Thursday, November 09, 2006

O SUCESSO DA ILITERACIA


Num mundo em que a iliteracia se travestiu de alfabetização, vale a pena reflectir sobre as consequências que tal facto produz a nível planetário. Sobretudo aqui, na Europa, em que os teatros tentam desesperadamente sobreviver, as companhias de bailado são encerradas, enquanto os jovens ouvem o seu próprio vazio, disfarçado de sonoridades menores.

“Esta” Europa, que produziu Camões, Pessoa, Goethe, Dante, Elliot, Freud e tantos outros, vê-se hoje a braços com o esvaziamento identitário resultante da homogeneização de culturas, de saberes e de pseudo-saberes que invadem o Velho Continente.

Refiro-me em particular à Europa, posto que ela é o berço civilizacional que viabilizou outras culturas, outras matrizes colectivas, sobretudo no Novo Mundo.

Aqui, como lá, assistimos, de um lado, à impressionante expansão do que designaríamos por alta ciência e também, por que não dizê-lo, da alta cultura.

Por outro lado, verificamos a proliferação da chamada literatura light, que vende às dezenas de milhar, e à impostura que se propõe a explicar os mistérios do mundo, das culturas à religião, da astrologia, claramente correspondendo à manutenção de um nível pré-científico no século XXI. Mesmo sem um planeta (Plutão), a astrologia enche gabinetes, dá origem a horóscopos, etc.

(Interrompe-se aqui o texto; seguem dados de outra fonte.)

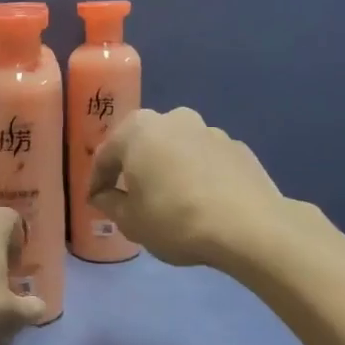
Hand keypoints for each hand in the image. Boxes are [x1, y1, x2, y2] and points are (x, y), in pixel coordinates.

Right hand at [88, 107, 288, 267]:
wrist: (248, 226)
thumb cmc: (175, 220)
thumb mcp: (131, 222)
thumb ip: (110, 204)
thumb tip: (104, 195)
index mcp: (138, 130)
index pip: (105, 155)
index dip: (96, 181)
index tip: (95, 201)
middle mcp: (173, 119)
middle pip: (143, 143)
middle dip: (133, 167)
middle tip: (129, 195)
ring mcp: (209, 130)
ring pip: (176, 148)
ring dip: (168, 167)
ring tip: (169, 198)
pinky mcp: (237, 147)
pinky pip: (205, 159)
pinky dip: (197, 174)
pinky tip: (201, 200)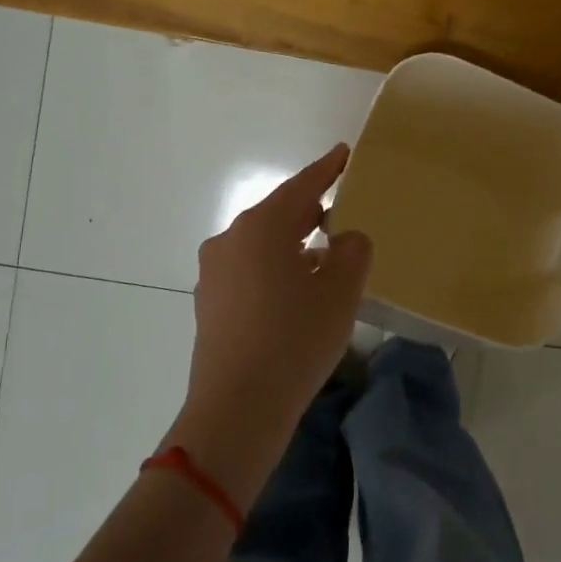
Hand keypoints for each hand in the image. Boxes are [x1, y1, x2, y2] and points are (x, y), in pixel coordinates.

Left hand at [169, 145, 372, 505]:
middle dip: (309, 212)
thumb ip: (352, 251)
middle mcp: (230, 239)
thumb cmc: (296, 339)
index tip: (343, 154)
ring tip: (322, 257)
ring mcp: (214, 272)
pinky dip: (274, 269)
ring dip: (292, 244)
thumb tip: (343, 239)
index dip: (326, 169)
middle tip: (339, 212)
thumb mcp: (341, 291)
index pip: (301, 186)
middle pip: (278, 214)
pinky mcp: (209, 302)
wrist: (238, 407)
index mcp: (262, 226)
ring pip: (261, 244)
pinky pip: (248, 270)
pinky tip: (293, 293)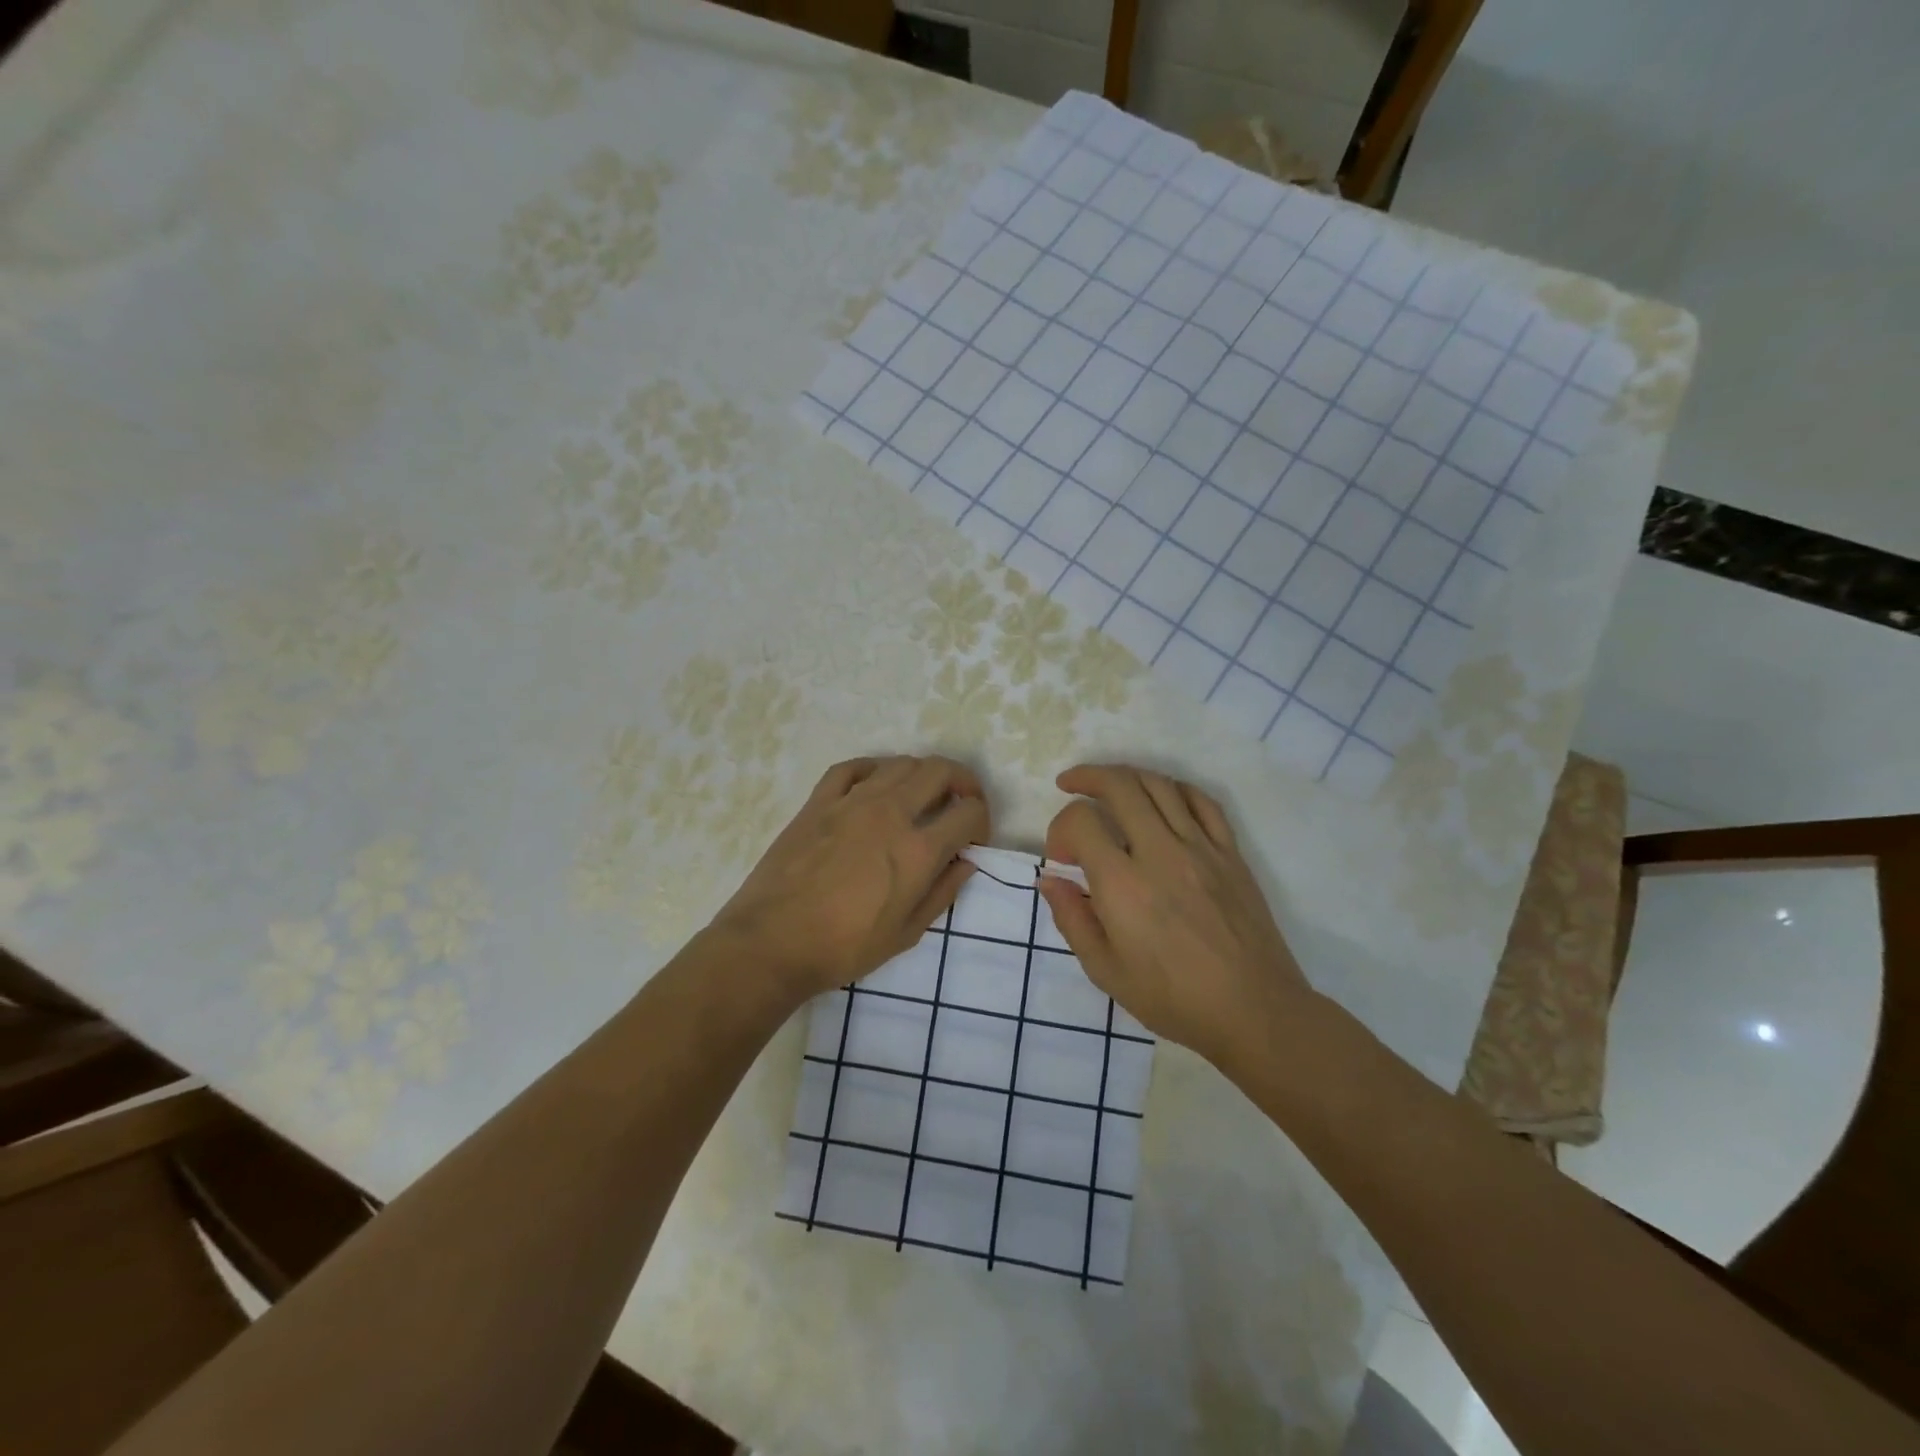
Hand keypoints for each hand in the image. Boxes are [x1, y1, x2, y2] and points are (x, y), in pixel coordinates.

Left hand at [711, 755, 989, 1001]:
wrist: (771, 943)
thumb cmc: (843, 948)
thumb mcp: (906, 934)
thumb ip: (942, 893)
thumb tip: (966, 862)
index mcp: (918, 849)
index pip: (969, 812)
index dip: (981, 822)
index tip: (973, 840)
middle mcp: (891, 812)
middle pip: (941, 771)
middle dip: (962, 783)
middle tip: (959, 806)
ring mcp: (852, 801)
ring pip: (901, 763)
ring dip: (922, 776)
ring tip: (920, 799)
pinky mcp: (819, 801)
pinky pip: (853, 767)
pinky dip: (874, 769)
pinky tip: (876, 785)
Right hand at [1038, 764, 1313, 1064]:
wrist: (1254, 1011)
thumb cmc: (1173, 999)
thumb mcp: (1105, 971)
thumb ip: (1071, 919)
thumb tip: (1049, 880)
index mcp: (1122, 885)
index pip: (1081, 821)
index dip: (1060, 828)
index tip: (1062, 857)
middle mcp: (1160, 853)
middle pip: (1119, 785)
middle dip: (1086, 777)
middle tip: (1070, 785)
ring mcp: (1201, 848)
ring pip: (1160, 784)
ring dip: (1126, 775)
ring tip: (1109, 785)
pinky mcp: (1231, 853)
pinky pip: (1202, 802)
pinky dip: (1175, 788)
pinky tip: (1162, 797)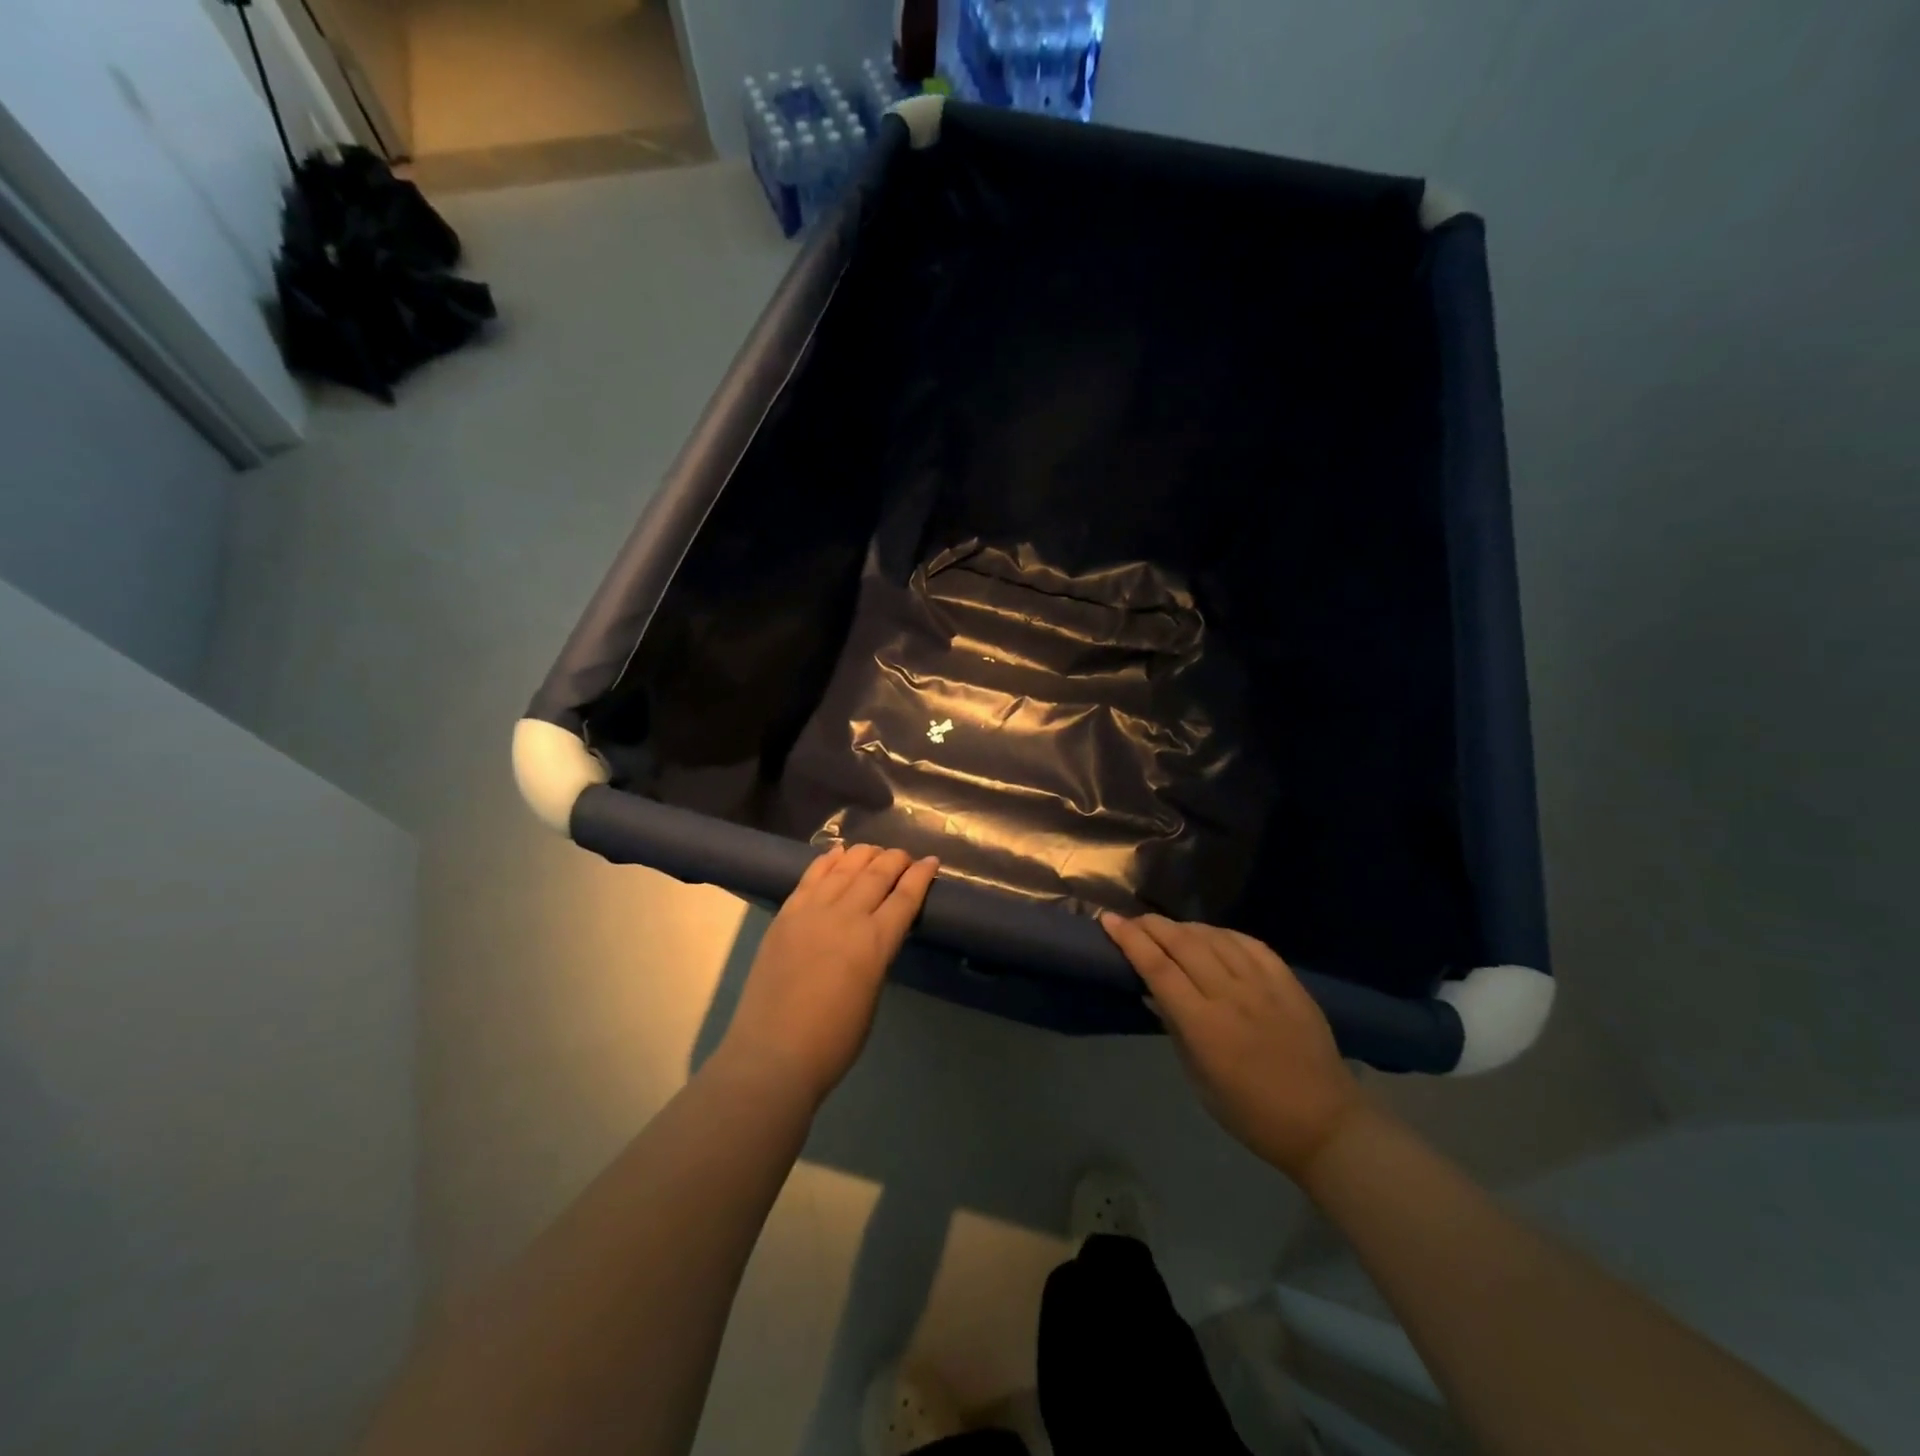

É neste mundo que a obra de Dan Brown campeia e faz sucesso. Segundo a sua editora em Portugal, a Bertrand, um em cada dez portugueses já leu o tristemente famoso escritor norte-americano. Ou seja, foram utilizadas 777 toneladas de papel que juntas têm 91 vezes o comprimento da Torre Eiffel, além de alinhados poderem cobrir a distância que separa Lisboa do Algarve. E, no entanto, a obra de Dan Brown não passa de pastiche intelectual, cozinhada em pseudo-saberes históricos, em relações fantásticas, por sua vez engendrando enredos de baixo nível.

O pior, para além da atitude acrítica que move a imensa maioria dos leitores de Brown, é a impressionante divulgação a nível planetário da sua obra. Por exemplo, o Código da Vinci já vendeu mais de 40 milhões de exemplares, dos quais cerca de meio milhão no nosso país. Ombreando com as telenovelas de segunda e o número incomensurável de programas sobre futebol, ultrajantes pela fala vazia produzida, a obra de Dan Brown é, no entanto, mais perigosa.

A sua pretensão explicativa não só põe em questão os fundamentos mítico-simbólicos da nossa cultura, como fornece pseudo-explicações ao alcance de todos.

Talvez um dia não precise de voltar a escrever sobre isto, embora saiba que esse dia, se vier, muito tardará.